How to Derive Maximum Value from ED Scribes
In the fast-paced realm of the hospital Emergency Department (ED), the primary focus is on diagnosing and treating urgent patient conditions. The necessary evils of documenting, coding and billing are secondary but nonetheless very important to the success of the ED physician and hospital. Fortunately, hospital systems are designed to capture the workflow of the ED physicians, but it is up to the physician to supply the chart documentation in as much detail as possible to achieve maximum reimbursement for the work performed.
The use of scribes can be a benefit to the ED physician and the hospital, especially in times of high volume and for services requiring high acuity. A scribe accompanies the physician in his or her patient visits to record the information provided by the patient as well as to capture the information given by the physician about the patient’s diagnosis, additional diagnostic testing, or procedures for the patient. Often scribes are pre-med students, so they are intelligent, knowledgeable about medical terminology, and eager to begin working in the medical environment. This can be a great asset to the busy ED physician, provided the physician and scribe work as a team and communicate well.
Scribes remove the chore of documentation from the physician so that he or she can concentrate fully on the patient’s diagnosis and treatment. Improved documentation of the ED visit leads to better reimbursement. Chart notes must always be available to support the coding and billing submitted for the visit, and capturing as much detail as possible is essential to better coding and billing. Scribes can help the physician achieve more complete documentation, especially during times of high volume when the busy physician might forget to record routine steps in the patient’s care. The scribe provides a second set of eyes and can prompt the physician to complete sections of the chart that might have been overlooked.

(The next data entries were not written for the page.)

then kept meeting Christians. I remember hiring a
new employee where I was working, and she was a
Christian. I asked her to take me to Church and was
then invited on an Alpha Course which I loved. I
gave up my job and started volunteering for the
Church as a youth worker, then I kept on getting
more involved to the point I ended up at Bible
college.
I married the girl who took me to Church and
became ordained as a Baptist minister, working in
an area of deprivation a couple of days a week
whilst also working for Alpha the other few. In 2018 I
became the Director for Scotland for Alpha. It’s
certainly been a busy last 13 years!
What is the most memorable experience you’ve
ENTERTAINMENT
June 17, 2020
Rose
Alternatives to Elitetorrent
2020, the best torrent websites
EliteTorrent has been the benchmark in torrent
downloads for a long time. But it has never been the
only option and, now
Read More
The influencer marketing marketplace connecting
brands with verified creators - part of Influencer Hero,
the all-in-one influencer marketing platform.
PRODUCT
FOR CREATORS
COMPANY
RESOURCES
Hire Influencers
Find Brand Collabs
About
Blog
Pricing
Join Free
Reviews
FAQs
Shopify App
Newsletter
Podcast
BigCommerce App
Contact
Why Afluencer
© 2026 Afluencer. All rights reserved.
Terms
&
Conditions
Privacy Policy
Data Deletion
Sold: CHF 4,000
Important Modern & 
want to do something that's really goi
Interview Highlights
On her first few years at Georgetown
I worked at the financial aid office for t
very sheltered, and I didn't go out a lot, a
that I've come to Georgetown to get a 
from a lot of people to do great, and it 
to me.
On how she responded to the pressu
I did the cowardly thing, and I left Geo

Scribes are an added cost to the ED but by increasing efficiency they make it possible for the physician to see more patients, thus increasing the department’s revenue and covering the cost of the scribe service. Electronic Health Records (EHR) systems typically get in the way of the physician’s patient interaction, and have been found to slow down most ED physicians. Adding a scribe to the physician’s toolbox helps him or her regain productivity. Physicians who work in several facilities, each with a different EHR, can especially benefit from a scribe dedicated to each facility who will help navigate the flow of the ED modules.
Patients have noted increased satisfaction with the ED through the use of scribes. When the scribe handles the routine taking of notes, writing orders, and coordination of care, it allows the patient to receive more focused attention from the physician and thus reduces the time needed for the visit.

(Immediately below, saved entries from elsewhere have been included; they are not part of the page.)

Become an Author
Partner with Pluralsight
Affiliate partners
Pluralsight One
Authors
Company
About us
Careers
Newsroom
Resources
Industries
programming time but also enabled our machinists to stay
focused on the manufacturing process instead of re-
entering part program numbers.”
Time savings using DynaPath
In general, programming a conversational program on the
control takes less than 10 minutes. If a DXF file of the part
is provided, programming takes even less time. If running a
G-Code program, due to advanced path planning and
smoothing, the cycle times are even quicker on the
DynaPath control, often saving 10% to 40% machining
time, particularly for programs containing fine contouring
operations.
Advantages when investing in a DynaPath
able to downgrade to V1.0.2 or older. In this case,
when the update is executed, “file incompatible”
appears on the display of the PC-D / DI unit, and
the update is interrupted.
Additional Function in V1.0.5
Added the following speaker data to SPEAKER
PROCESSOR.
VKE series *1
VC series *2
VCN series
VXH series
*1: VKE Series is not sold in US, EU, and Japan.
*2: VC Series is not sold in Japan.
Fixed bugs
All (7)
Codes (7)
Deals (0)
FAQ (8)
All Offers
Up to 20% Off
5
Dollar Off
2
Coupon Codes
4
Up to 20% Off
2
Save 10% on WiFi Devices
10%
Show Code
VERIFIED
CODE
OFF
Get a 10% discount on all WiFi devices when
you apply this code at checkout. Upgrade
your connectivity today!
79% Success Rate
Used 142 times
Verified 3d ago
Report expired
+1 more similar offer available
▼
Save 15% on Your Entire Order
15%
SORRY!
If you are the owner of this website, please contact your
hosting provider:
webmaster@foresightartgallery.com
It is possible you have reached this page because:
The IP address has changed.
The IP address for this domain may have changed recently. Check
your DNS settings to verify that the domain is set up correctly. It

Because the scribe works in real-time with the physician to complete the patient’s chart recording, there is no delay in the finalization of the charts. The physician reviews his or her charts at the end of the shift and the process is complete, in contrast to a physician who must later dictate chart notes or transcribe data into the EHR. This affords a significant reduction in the department’s charge lag.
More thorough documentation will allow coders to apply the highest level of coding that is appropriate to the service. This will naturally lead to higher revenue for the same volume of services in the department. In addition, compliance will be improved so potential refunds due to chart audits will be minimized.
Cautions and Caveats
The use of scribes is not necessarily the answer for every physician or department. During times of low volume, the physician might be as productive alone and the cost of the scribe is not justified by throughput. However, other benefits might accrue that justify the use of scribes regardless of efficiency gains; this is for each facility and physician to work out.

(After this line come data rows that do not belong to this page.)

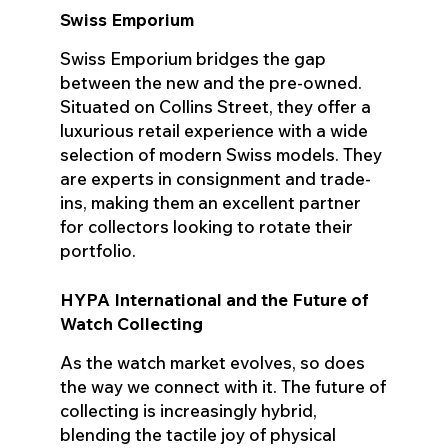
Swiss Emporium
Swiss Emporium bridges the gap
between the new and the pre-owned.
Situated on Collins Street, they offer a
luxurious retail experience with a wide
selection of modern Swiss models. They
are experts in consignment and trade-
ins, making them an excellent partner
for collectors looking to rotate their
portfolio.
HYPA International and the Future of
Watch Collecting
As the watch market evolves, so does
the way we connect with it. The future of
collecting is increasingly hybrid,
blending the tactile joy of physical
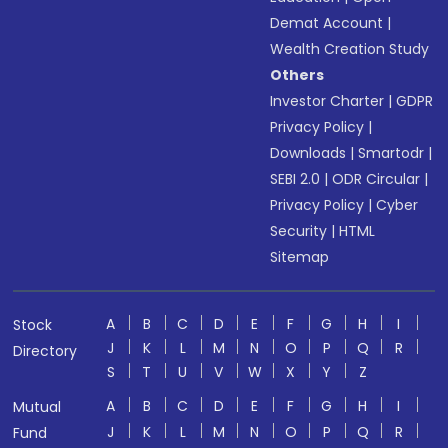
Demat Account
|
Wealth Creation Study
Others
Investor Charter
|
GDPR
Privacy Policy
|
Downloads
|
Smartodr
|
SEBI 2.0
|
ODR Circular
|
Privacy Policy
|
Cyber
Security
|
HTML
Sitemap
A
B
C
D
E
F
G
H
I
Stock
J
K
L
M
N
O
P
Q
R
Directory
S
T
U
V
W
X
Y
Z
A
B
C
D
E
F
G
H
I
Mutual
J
K
L
M
N
O
P
Q
R
Fund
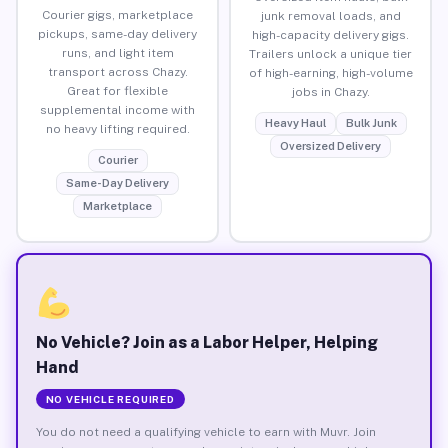
Courier gigs, marketplace
junk removal loads, and
pickups, same-day delivery
high-capacity delivery gigs.
runs, and light item
Trailers unlock a unique tier
transport across Chazy.
of high-earning, high-volume
Great for flexible
jobs in Chazy.
supplemental income with
Heavy Haul
Bulk Junk
no heavy lifting required.
Oversized Delivery
Courier
Same-Day Delivery
Marketplace
No Vehicle? Join as a Labor Helper, Helping
Hand
NO VEHICLE REQUIRED
You do not need a qualifying vehicle to earn with Muvr. Join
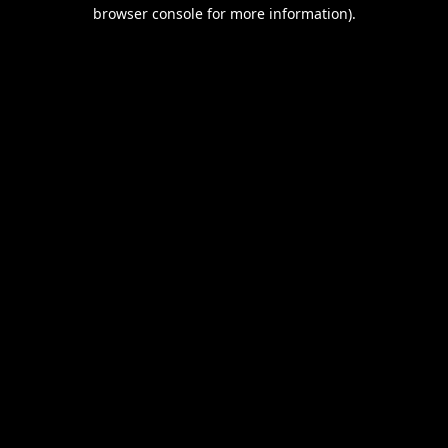
browser console for more information).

Some have reported that physician performance is decreased when working with a scribe. Usually this is because physician and scribe have not yet gelled into a team. The more time spent working together, the better the relationship will work. Similarly, good communication is critical in order for documentation to be improved. Gaps in communication and understanding can lead to a degradation of documentation.
The turnover rate for scribes is typically rather high, as the pre-med students experience changes in their programs and time constraints. This necessitates re-training more often than anyone would like. Using a scribe service bureau puts the burden on the agency to handle hiring and training, while an in-house scribe program should assign a ‘lead scribe’ or manager who will take on this task.
While many benefits may be gained by using scribes in the ED, the costs and benefits must be weighed and monitored in each situation. Generally, physician efficiency and department workflow can be improved and this leads to higher patient satisfaction. More thorough documentation enables a higher level of coding and billing while enhancing compliance. More timely completion of records improves patient care and reduces the lag in billing for services, which can improve overall revenue.